-- EXCERPTED RECORDS --
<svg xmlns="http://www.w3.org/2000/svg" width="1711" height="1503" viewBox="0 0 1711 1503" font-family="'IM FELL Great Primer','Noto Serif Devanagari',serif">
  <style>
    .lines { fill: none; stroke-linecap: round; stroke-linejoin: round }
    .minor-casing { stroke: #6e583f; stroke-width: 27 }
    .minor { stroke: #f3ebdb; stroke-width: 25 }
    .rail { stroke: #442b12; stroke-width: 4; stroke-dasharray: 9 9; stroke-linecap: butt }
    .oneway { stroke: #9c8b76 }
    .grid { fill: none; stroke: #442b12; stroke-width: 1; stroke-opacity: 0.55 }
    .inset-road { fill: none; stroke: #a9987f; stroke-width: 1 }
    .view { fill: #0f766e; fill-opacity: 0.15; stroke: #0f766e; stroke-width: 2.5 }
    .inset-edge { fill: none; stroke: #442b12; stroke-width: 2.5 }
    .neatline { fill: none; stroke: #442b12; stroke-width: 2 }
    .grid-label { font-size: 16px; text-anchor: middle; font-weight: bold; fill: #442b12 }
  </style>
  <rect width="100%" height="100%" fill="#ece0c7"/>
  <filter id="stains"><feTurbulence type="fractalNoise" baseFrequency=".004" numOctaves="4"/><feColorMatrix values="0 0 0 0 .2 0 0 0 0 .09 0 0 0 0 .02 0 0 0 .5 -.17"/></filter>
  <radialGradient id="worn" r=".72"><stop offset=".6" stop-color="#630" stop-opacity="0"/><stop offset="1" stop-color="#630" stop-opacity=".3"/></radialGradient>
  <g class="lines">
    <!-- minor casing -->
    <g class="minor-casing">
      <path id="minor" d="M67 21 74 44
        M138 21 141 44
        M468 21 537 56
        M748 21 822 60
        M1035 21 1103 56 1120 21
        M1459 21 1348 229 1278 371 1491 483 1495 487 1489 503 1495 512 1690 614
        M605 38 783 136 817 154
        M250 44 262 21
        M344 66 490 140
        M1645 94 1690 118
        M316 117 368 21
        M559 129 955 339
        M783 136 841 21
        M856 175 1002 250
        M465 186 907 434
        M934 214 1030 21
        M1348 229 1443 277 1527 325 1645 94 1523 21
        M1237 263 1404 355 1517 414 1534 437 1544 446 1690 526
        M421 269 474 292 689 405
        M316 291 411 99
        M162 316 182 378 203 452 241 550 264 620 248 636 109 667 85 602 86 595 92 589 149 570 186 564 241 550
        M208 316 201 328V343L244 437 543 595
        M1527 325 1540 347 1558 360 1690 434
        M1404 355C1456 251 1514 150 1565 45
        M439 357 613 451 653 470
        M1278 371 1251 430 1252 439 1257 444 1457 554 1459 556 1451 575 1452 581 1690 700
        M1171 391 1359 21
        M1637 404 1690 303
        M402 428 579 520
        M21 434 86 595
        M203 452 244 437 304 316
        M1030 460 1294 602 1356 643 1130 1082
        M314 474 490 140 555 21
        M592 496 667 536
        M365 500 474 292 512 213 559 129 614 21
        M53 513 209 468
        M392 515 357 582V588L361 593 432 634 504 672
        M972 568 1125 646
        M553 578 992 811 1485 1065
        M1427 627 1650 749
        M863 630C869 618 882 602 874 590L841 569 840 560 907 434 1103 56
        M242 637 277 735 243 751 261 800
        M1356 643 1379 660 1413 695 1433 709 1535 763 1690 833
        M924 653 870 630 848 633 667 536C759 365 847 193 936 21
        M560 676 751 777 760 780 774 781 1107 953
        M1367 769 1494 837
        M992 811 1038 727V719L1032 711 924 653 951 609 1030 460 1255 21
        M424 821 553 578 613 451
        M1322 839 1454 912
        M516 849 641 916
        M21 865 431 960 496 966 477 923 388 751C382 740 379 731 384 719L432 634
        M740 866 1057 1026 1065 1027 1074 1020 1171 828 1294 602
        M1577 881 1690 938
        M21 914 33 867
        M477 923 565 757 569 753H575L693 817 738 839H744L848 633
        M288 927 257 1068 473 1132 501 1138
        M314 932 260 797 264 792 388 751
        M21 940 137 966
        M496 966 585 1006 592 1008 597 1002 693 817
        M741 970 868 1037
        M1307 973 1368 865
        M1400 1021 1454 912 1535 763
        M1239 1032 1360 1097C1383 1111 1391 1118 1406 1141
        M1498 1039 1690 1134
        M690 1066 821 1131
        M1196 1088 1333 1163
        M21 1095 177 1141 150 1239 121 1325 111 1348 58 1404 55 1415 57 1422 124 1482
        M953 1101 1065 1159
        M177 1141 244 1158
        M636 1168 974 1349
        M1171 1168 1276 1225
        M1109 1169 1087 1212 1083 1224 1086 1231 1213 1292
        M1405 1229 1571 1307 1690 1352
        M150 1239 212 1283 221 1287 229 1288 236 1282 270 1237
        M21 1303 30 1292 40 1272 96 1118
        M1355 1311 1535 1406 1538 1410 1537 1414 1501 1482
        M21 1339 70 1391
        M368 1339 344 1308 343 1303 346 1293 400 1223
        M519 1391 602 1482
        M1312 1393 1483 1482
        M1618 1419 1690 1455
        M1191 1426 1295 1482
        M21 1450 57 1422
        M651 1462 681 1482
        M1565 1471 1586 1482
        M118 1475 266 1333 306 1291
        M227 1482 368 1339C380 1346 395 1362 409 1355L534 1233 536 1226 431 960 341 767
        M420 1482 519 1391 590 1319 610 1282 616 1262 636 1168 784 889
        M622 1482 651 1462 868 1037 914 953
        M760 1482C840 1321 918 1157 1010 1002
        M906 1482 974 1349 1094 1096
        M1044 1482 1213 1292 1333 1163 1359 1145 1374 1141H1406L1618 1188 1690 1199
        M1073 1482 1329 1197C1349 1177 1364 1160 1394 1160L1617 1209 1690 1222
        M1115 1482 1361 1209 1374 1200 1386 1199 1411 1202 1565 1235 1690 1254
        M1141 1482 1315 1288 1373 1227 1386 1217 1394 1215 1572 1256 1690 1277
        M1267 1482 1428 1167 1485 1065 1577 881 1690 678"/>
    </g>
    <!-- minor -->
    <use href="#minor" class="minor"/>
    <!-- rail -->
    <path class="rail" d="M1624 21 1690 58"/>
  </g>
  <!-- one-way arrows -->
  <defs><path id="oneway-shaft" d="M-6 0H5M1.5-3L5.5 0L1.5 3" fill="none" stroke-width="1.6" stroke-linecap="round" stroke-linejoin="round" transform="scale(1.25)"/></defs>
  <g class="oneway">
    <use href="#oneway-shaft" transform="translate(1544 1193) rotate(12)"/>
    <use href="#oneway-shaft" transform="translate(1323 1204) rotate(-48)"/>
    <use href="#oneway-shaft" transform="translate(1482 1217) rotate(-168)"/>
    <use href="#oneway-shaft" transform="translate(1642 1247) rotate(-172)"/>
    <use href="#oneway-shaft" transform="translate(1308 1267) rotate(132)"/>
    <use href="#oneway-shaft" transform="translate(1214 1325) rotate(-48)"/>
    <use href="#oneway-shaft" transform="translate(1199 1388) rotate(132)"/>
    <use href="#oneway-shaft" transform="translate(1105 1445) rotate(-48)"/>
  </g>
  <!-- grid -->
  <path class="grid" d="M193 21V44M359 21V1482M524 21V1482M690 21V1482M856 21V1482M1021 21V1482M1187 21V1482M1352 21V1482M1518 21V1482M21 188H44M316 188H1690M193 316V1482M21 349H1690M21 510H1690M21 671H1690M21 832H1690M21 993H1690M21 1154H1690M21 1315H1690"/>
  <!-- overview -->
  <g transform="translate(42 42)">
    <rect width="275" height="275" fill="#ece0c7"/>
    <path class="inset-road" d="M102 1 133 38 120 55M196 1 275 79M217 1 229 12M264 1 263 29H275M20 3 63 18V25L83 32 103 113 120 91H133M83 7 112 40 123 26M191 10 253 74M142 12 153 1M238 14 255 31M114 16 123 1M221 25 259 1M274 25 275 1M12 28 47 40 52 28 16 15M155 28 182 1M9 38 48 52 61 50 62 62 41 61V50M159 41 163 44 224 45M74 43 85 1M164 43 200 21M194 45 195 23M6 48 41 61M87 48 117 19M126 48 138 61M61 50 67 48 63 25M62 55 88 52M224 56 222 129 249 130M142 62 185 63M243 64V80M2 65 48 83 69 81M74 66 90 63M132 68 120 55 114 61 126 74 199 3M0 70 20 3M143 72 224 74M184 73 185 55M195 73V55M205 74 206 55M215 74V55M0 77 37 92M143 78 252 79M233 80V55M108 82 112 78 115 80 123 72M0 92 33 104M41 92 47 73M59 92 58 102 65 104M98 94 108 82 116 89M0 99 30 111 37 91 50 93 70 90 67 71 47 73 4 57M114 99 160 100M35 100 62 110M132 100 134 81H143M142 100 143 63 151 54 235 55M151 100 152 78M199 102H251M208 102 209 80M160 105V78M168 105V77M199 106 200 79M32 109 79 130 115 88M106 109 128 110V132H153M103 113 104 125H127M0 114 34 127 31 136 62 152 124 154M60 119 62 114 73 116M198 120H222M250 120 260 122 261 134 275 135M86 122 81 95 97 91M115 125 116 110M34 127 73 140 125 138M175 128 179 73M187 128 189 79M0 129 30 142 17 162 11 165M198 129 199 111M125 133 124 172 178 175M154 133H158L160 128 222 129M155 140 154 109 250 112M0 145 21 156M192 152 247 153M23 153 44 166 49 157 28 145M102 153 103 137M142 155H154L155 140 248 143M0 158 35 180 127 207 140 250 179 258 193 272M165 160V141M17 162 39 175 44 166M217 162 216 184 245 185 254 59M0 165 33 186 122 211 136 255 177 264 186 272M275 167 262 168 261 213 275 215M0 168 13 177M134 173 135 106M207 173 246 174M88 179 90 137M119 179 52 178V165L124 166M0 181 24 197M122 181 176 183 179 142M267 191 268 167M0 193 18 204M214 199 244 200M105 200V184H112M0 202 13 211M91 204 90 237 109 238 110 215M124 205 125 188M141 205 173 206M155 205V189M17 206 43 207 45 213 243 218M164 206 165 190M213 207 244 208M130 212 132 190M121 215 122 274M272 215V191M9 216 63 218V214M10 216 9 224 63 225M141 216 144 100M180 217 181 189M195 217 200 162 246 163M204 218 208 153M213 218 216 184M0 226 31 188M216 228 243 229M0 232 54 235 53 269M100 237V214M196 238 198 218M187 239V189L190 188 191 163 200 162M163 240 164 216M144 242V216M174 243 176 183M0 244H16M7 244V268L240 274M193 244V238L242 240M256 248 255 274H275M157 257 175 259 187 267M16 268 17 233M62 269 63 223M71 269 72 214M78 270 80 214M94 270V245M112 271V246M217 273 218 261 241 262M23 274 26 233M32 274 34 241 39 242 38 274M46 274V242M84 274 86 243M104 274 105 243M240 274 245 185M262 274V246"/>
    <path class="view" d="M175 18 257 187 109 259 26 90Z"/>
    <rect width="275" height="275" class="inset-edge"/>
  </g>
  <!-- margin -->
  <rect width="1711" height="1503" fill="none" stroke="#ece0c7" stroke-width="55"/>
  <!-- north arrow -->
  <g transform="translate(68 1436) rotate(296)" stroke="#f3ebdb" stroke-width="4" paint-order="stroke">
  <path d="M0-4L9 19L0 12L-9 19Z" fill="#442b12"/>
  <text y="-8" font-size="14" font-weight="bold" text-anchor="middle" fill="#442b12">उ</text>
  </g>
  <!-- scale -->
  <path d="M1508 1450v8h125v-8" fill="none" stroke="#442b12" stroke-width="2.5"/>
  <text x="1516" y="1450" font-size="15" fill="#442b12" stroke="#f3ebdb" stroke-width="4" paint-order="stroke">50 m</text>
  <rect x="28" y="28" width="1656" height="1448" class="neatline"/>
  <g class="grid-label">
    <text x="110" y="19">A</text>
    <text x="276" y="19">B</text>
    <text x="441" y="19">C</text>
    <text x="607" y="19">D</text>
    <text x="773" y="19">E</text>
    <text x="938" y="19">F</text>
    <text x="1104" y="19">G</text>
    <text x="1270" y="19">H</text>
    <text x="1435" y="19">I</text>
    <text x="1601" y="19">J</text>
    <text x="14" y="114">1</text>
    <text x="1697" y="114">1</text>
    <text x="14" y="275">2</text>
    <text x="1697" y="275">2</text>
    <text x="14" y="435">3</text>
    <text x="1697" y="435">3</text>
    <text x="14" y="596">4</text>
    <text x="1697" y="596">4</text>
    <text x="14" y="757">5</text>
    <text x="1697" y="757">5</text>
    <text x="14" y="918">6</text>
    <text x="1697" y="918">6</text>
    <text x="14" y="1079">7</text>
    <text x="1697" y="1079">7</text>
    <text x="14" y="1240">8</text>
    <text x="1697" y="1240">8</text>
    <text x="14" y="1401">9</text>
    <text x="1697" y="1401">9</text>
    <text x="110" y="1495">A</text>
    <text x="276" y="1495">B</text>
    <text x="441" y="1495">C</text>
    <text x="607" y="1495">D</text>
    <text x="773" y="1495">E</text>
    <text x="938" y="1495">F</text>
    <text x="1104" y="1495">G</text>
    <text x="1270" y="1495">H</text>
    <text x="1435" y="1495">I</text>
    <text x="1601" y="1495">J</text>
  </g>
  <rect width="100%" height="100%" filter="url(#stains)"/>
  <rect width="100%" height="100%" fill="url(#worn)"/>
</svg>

-- DIRECTIONS FOR THIS TASK --
Which lines in the data above hold the string "worn"? Show each one.

-- REPLY TO THE EXERCISE --
  <radialGradient id="worn" r=".72"><stop offset=".6" stop-color="#630" stop-opacity="0"/><stop offset="1" stop-color="#630" stop-opacity=".3"/></radialGradient>
  <rect width="100%" height="100%" fill="url(#worn)"/>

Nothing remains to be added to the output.